Task description: Could you copy out, word for word, the lines of the records below, from the line with "scientific name: Hydriomena deltoidata" up to and including the line with "genus: Cantherhines"?

Provided material:
--- Start ---

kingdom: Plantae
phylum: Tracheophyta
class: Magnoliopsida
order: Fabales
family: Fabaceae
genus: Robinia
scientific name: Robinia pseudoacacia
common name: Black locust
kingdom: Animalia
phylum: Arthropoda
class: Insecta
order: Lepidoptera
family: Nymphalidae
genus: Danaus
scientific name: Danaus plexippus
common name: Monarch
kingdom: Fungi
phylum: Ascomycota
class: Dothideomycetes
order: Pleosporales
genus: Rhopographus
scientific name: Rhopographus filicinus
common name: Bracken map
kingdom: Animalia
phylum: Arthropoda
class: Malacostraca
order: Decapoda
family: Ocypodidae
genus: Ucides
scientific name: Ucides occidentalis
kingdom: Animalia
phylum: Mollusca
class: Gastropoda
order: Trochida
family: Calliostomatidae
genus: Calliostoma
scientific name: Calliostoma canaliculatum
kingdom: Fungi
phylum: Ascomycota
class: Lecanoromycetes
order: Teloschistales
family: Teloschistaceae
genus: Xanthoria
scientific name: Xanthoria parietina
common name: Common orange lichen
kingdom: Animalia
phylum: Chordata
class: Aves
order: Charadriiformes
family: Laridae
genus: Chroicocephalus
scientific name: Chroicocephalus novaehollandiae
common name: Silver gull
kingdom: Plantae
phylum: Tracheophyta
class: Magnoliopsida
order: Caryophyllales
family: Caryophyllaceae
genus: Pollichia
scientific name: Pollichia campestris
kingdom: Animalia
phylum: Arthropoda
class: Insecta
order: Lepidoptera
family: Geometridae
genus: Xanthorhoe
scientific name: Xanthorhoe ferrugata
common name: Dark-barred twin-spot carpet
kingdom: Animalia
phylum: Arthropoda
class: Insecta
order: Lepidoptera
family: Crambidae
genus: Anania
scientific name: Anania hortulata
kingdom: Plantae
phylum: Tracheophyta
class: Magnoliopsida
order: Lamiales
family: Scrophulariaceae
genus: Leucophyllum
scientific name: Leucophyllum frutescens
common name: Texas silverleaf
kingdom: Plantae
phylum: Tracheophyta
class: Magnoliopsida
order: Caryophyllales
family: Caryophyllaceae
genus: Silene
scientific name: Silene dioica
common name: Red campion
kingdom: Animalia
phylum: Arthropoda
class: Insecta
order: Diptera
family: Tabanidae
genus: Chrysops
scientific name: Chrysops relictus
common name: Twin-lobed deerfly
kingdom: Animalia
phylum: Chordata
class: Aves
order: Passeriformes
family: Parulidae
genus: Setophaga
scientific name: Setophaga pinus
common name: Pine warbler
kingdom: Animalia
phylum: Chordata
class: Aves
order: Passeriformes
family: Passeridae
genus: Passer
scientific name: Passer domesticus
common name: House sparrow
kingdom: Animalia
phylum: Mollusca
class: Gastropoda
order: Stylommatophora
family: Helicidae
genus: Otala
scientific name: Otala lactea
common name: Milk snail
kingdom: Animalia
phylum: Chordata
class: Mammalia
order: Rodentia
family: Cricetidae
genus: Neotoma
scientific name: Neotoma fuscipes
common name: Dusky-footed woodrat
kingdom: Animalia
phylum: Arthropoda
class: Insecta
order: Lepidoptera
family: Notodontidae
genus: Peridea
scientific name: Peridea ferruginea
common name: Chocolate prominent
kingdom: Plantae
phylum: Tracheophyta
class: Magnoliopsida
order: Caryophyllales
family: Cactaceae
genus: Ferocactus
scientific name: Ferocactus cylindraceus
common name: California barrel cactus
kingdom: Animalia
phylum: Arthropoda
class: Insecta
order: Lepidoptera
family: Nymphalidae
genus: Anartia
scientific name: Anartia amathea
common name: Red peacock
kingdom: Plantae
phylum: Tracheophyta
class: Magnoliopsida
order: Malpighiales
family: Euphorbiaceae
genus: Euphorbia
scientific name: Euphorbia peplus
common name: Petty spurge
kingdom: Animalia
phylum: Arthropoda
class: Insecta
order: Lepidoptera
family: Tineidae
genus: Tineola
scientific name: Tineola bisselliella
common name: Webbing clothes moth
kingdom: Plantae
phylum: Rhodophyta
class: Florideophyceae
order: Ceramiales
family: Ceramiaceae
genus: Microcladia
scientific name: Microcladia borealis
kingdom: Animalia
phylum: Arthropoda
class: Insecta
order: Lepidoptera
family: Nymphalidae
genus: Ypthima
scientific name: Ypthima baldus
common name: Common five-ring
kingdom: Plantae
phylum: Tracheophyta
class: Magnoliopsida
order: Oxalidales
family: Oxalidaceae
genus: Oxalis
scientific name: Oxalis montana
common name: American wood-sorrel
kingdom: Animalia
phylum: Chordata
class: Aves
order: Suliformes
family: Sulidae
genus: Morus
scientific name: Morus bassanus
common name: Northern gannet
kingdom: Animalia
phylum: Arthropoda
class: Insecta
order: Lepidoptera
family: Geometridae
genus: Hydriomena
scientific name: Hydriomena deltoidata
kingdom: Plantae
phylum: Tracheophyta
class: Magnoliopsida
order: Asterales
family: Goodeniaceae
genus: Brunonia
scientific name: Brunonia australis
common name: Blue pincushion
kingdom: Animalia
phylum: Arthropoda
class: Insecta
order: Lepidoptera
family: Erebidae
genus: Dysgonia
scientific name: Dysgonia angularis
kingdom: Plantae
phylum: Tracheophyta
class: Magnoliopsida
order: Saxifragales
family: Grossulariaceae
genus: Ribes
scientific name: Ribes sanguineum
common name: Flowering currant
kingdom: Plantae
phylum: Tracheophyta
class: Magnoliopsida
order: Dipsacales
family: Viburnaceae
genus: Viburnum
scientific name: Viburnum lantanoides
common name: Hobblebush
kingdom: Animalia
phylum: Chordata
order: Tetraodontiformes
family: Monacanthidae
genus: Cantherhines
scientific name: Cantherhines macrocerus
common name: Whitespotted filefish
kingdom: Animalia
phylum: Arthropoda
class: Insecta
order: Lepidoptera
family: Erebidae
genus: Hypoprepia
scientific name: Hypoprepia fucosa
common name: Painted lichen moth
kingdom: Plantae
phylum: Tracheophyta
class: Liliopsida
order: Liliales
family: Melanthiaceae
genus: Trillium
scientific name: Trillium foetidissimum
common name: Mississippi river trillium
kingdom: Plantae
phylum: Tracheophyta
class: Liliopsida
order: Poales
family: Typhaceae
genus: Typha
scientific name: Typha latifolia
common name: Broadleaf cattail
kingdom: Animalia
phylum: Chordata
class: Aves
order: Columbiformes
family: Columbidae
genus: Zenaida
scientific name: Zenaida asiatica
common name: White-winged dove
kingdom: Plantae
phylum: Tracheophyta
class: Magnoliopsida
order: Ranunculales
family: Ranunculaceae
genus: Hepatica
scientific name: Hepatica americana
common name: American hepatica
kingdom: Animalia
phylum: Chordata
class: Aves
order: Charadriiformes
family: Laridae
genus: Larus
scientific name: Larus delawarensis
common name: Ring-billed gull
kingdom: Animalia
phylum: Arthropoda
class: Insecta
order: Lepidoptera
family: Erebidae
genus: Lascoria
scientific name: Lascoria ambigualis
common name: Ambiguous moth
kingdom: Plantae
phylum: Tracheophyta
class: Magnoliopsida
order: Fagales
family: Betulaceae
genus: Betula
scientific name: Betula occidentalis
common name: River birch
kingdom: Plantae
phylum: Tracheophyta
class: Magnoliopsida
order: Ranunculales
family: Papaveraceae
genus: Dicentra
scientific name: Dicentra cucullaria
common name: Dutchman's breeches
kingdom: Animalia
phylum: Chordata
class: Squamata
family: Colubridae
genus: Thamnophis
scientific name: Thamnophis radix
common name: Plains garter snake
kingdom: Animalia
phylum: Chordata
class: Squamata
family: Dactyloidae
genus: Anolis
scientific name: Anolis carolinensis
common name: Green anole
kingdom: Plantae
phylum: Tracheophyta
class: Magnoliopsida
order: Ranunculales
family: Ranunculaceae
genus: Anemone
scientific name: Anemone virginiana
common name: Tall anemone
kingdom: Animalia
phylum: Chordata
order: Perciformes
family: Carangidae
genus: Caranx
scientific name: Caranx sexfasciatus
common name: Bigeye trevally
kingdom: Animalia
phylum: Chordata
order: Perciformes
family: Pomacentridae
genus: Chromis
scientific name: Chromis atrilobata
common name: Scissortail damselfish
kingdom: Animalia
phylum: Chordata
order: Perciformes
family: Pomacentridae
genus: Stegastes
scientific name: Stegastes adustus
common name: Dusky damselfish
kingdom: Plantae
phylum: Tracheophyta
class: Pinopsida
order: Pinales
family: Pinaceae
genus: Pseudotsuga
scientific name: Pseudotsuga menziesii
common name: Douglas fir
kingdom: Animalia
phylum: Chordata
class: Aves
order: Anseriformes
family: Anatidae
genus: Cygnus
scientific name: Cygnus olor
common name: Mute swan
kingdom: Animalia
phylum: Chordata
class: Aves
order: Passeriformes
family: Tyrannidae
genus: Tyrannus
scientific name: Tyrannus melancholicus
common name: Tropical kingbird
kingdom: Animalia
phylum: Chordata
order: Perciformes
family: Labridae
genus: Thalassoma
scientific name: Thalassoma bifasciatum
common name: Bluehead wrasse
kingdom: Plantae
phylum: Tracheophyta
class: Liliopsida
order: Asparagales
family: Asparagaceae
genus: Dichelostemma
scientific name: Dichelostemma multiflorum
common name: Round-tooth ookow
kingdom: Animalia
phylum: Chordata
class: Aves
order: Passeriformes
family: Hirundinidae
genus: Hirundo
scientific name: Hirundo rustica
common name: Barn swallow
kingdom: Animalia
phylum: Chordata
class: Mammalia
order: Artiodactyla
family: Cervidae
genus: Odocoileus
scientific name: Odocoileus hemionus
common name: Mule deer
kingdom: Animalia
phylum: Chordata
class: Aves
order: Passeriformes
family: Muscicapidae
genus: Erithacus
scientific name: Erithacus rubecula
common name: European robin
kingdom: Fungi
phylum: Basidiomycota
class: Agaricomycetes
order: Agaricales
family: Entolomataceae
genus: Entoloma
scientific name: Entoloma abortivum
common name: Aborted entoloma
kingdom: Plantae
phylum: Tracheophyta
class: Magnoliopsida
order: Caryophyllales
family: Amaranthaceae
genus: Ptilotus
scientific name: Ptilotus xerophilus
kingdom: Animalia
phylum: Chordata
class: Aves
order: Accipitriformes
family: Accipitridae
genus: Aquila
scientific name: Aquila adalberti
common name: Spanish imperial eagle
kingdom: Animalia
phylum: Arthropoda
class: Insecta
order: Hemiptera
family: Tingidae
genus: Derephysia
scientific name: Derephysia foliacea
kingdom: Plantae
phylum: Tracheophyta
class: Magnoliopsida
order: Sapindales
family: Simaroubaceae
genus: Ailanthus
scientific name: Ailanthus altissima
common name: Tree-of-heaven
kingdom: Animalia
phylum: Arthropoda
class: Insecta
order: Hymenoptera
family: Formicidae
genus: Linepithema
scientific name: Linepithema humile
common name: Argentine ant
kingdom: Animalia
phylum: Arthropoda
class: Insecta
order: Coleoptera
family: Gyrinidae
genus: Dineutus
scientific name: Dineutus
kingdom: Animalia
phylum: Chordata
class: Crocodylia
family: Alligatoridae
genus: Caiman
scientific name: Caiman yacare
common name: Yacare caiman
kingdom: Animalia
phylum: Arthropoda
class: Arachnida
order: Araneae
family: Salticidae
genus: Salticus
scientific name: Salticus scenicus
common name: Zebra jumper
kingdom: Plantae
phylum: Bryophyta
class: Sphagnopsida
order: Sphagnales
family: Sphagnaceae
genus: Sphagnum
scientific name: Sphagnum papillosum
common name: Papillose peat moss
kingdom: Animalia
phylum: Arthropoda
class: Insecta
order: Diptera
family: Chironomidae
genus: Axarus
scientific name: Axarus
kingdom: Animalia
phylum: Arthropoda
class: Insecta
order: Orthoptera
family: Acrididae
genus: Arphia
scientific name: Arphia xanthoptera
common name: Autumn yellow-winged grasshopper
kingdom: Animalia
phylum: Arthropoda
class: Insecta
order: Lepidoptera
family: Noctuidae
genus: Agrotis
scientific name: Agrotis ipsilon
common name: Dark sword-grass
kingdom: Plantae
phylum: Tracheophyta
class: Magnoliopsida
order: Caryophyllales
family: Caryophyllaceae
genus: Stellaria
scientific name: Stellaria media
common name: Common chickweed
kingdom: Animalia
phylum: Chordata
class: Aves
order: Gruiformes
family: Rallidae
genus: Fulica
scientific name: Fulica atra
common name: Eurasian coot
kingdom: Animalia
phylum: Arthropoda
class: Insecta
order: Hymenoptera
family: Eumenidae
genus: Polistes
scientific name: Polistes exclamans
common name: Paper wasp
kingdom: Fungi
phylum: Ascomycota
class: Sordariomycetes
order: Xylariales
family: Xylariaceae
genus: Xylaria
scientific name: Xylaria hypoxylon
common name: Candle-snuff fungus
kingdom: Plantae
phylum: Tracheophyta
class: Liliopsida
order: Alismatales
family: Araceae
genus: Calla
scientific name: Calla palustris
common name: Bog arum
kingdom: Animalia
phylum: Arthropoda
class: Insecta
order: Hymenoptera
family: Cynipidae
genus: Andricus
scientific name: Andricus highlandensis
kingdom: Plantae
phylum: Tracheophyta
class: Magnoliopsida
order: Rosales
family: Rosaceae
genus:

--- End ---

Answer to the task:
scientific name: Hydriomena deltoidata
kingdom: Plantae
phylum: Tracheophyta
class: Magnoliopsida
order: Asterales
family: Goodeniaceae
genus: Brunonia
scientific name: Brunonia australis
common name: Blue pincushion
kingdom: Animalia
phylum: Arthropoda
class: Insecta
order: Lepidoptera
family: Erebidae
genus: Dysgonia
scientific name: Dysgonia angularis
kingdom: Plantae
phylum: Tracheophyta
class: Magnoliopsida
order: Saxifragales
family: Grossulariaceae
genus: Ribes
scientific name: Ribes sanguineum
common name: Flowering currant
kingdom: Plantae
phylum: Tracheophyta
class: Magnoliopsida
order: Dipsacales
family: Viburnaceae
genus: Viburnum
scientific name: Viburnum lantanoides
common name: Hobblebush
kingdom: Animalia
phylum: Chordata
order: Tetraodontiformes
family: Monacanthidae
genus: Cantherhines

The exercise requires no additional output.